## Brief:
For each line below that includes the word "linejoin", make a copy.

────

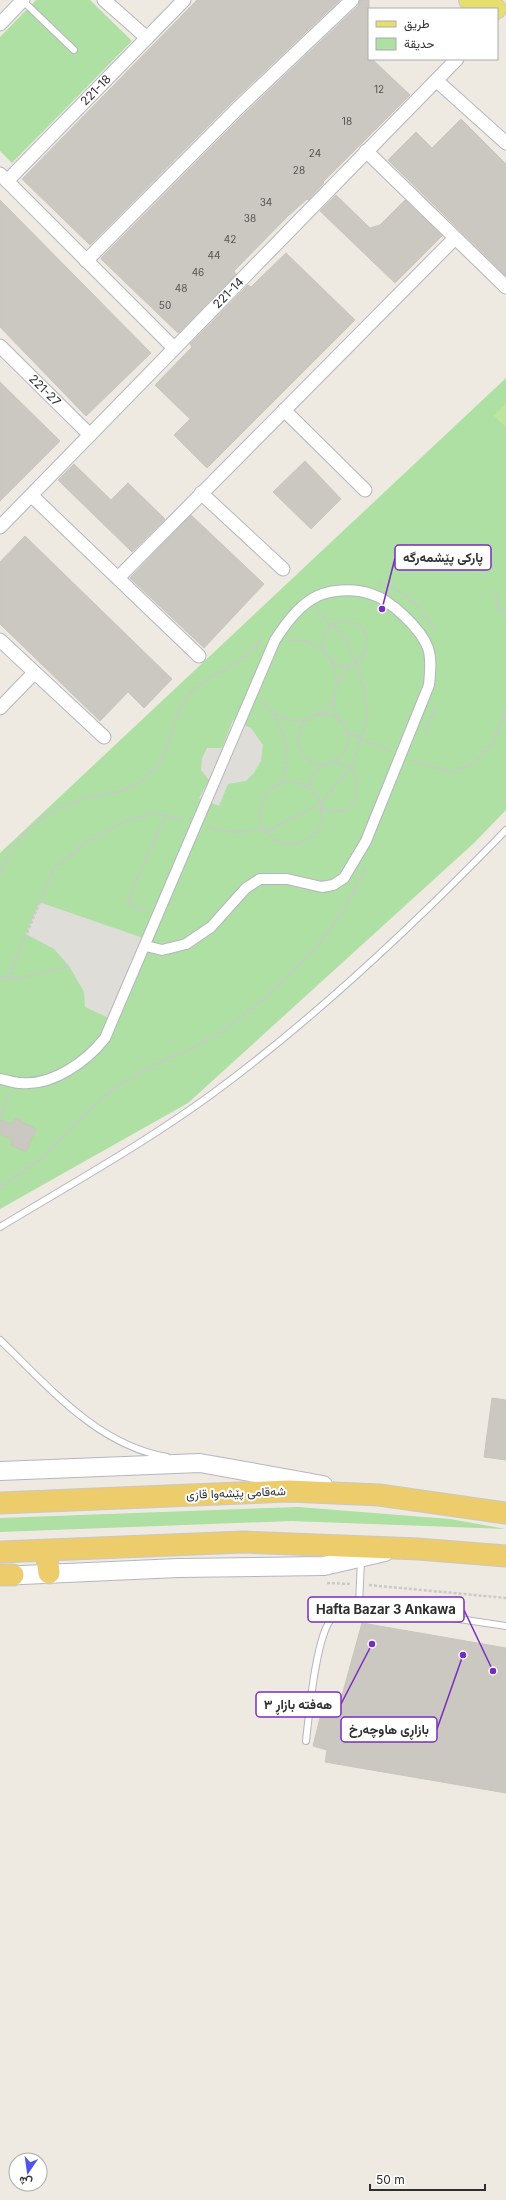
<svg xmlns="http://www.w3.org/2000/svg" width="506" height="2200" font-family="Inter,Vazirmatn,sans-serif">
	<rect width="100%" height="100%" fill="#eeeae2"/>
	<g fill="#aedfa3">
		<path d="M36,0H90L132,41L12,163L0,151V37Z"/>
		<path d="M506,378V810L474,843L188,1103L0,1209V853Z"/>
		<path d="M298,1507L450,1519L506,1529L291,1521L0,1532V1518Z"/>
	</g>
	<path fill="#bde5a0" d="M506,403V427L494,416Z"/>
	<g fill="#deddd8">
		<path d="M233,720L251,728L263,745L261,761L254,773L246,781L228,784L219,806L199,798L209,780L201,770L202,758L207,748H222Z"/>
		<path d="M39,902L149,940L113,1020L85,1007L84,992L69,966L54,949L26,934Z"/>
	</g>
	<g fill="#cac8c0" stroke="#c9c6bb">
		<path d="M197,0H340L231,103L90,245L22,179Z"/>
		<path d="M360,0H369V59H372L410,95L323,182L324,183L308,200L307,199L288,216L234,271L236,274L178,333L101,259L102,257L243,115L358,6Z"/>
		<path d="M461,119L506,164V276L388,160L416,132L432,148Z"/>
		<path d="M336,195L370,228L380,225L405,200L442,236L395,283L320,211Z"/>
		<path d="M0,200L151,353L86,416L0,327Z"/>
		<path d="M286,253L355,320L207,468L174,435L190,419L155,385L192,347L190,344L248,285L251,287Z"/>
		<path d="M0,382L60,441L0,501Z"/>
		<path d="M305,461L341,499L311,529L273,492Z"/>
		<path d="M74,464L111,500L128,483L165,519L132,552L58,480Z"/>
		<path d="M191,515L264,584L204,648L130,578Z"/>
		<path d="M25,536L172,679L144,708L128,692L100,721L0,624V562Z"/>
		<path d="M15,1118L36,1129L26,1152L11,1145L12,1140L0,1134V1120L13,1124Z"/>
		<path d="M492,1398L506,1400V1460L484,1457Z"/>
		<path d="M362,1623L506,1648V1793L325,1762L327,1750L313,1746L321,1714L336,1717Z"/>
	</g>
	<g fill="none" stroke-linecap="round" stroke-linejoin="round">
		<g stroke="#b5b5c0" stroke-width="8">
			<g id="service">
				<path d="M22,0L74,50"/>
				<path d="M0,1227C71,1184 145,1143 212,1094C318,1016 415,924 506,830"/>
				<path d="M0,1340C49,1387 97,1445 167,1457"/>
				<path d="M359,1604L361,1560"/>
				<path d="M306,1741C309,1715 316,1635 332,1618C339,1609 348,1607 359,1604L506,1626"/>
			</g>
		</g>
		<g stroke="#b5b5c0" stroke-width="12">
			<path id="pedestrian" d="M0,1079C7,1080 14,1083 21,1083C53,1086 87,1061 105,1038L275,640C285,625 296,609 312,599C327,589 354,588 371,594C391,600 421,629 428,648C432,660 430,673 429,685L366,841L344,878L333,885L322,887L287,879H260L246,888L211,927L186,944L162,950L146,946"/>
		</g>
		<g stroke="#b5b5c0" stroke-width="15">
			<g id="minor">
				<path d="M104,0L147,38"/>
				<path d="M0,24L23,0"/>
				<path d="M437,81L506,143"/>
				<path d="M366,151L506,287"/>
				<path d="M0,174L174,348"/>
				<path id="s1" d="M7,181L184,0"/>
				<path d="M86,261L237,109L352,0"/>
				<path id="s2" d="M0,346L90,435"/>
				<path d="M284,410L365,490"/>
				<path d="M201,493L283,569"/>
				<path d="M32,496L199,656"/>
				<path id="s3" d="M0,527L457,59"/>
				<path d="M118,578L454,239"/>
				<path d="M0,640L104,737"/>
				<path d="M0,708L34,673"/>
			</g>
		</g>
		<g stroke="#b5b5c0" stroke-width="20">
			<g id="secondary">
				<path d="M0,1471L200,1463L323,1485"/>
				<path d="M0,1576L178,1568L324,1566L385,1552"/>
			</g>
		</g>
		<g stroke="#c9c9c9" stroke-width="22">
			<path id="primary" d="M469,0L496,9"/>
		</g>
		<g stroke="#c9c9c9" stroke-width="23">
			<g id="trunk">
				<path d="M0,1503L289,1491L379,1495L506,1513"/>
				<path d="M46,1551L49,1573"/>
				<path d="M0,1552L243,1542L418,1549L506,1556"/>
				<path d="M0,1575H13"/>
			</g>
		</g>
		<g stroke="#c9c9c9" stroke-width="2.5" stroke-dasharray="3 2" stroke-linecap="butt">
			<path d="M379,582C403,589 421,606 433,628"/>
			<path d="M495,589L498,608L506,613"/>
			<path d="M289,640C299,640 310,641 318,647C331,655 337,674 357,662C362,659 365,653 366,647C373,614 315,610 324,652"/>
			<path d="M332,661L337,681"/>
			<path d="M262,701C273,716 288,723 306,720"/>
			<path d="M274,714C288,740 291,755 280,784"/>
			<path d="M318,714L325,710L333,700"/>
			<circle cx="323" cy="739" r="25"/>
			<path d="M339,720C329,700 335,681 350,665"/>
			<path d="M347,732L390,751"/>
			<path d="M425,733L436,706"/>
			<path d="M411,761L452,772L475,762L492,744L506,712"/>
			<circle cx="291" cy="813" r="31"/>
			<path d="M310,790C309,777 316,770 327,764"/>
			<path d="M321,807C349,823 367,791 351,767L332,762"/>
			<path d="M208,827L222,831L239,832L271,829L320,804L351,767L367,719L364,689L356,662L346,640L340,632L316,610"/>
			<path d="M0,875C11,836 52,806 90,797C106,793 126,792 140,782C146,776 154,769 159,763C173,745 171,716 188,696C208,672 237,670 260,641"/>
			<path d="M145,911L127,903L165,816"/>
			<path d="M0,978H20L69,966"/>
			<path d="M8,979L53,870L85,843L125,821L155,813L184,820"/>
			<path d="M0,1115L10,1093"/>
			<path d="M0,1187L43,1158L83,1116L114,1088L161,1061L187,1051L220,1033L264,999L318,946L345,908L366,867"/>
			<path d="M327,1583L350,1584"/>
			<path d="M369,1585L506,1598"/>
		</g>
		<use href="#service" stroke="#fff" stroke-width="6"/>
		<use href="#pedestrian" stroke="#fff" stroke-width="10"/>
		<use href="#minor" stroke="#fff" stroke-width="13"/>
		<use href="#secondary" stroke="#fff" stroke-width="18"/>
		<use href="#primary" stroke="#e7de6e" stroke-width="20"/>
		<use href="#trunk" stroke="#eccc6b" stroke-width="21"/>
	</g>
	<g text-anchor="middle" stroke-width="4" stroke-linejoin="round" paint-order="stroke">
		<g font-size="10" fill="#555452">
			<text x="379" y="93">12</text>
			<text x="347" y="125">18</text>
			<text x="315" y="157">24</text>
			<text x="299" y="174">28</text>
			<text x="266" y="206">34</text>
			<text x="250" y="222">38</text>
			<text x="230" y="243">42</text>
			<text x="214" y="259">44</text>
			<text x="198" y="276">46</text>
			<text x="181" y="292">48</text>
			<text x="165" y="309">50</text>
		</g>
		<g font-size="12" fill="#2e2e2e" stroke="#fff">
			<text dy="4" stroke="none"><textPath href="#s1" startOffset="127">221-18</textPath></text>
			<text dy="4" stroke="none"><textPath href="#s3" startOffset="327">221-14</textPath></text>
			<text dy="4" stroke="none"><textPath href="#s2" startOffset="63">221-27</textPath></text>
			<text transform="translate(236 1493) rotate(-2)" y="4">شەقامی پێشەوا قازی</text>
		</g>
	</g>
	<path fill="none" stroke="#7b2cbf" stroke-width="1.5" d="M382 609L395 558M493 1671L464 1610M372 1644L341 1704M463 1655L437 1729"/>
	<g fill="#7b2cbf" stroke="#fff" stroke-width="1.5">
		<circle cx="382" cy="609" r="4"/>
		<circle cx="493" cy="1671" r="4"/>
		<circle cx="372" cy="1644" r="4"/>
		<circle cx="463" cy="1655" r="4"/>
	</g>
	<g fill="#fff" stroke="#7b2cbf" stroke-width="1.5">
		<rect x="395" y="545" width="96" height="25" rx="4"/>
		<rect x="308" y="1597" width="156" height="25" rx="4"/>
		<rect x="256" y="1692" width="85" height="25" rx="4"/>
		<rect x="341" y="1717" width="96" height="25" rx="4"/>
	</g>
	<g font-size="13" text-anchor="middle" font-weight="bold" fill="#2e2e2e">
		<text x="443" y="562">پارکی پێشمەرگە</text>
		<text x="386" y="1614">Hafta Bazar 3 Ankawa</text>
		<text x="298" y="1709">هەفتە بازاڕ ٣</text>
		<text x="389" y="1734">بازاڕی هاوچەرخ</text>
	</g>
	<rect x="368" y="8" width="130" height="52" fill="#ffffff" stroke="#ababab"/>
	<rect x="376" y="21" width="20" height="6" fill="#e7de6e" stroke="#ababab"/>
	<text x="404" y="28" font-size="12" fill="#2e2e2e">طريق</text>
	<rect x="376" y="38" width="20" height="12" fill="#aedfa3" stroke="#ababab"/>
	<text x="404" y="48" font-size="12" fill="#2e2e2e">حديقة</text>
	<g transform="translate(28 2172) rotate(193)"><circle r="19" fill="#ffffff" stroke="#ababab"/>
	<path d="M0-3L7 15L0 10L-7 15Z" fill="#5054ec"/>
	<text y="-6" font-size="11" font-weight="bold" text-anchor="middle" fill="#2e2e2e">ش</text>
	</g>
	<path d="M370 2184v6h115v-6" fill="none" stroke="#2e2e2e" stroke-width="2"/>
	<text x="376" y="2184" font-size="12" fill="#2e2e2e" stroke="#ffffff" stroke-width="3" paint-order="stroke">50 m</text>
</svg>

────

## Expected answer:
	<g fill="none" stroke-linecap="round" stroke-linejoin="round">
	<g text-anchor="middle" stroke-width="4" stroke-linejoin="round" paint-order="stroke">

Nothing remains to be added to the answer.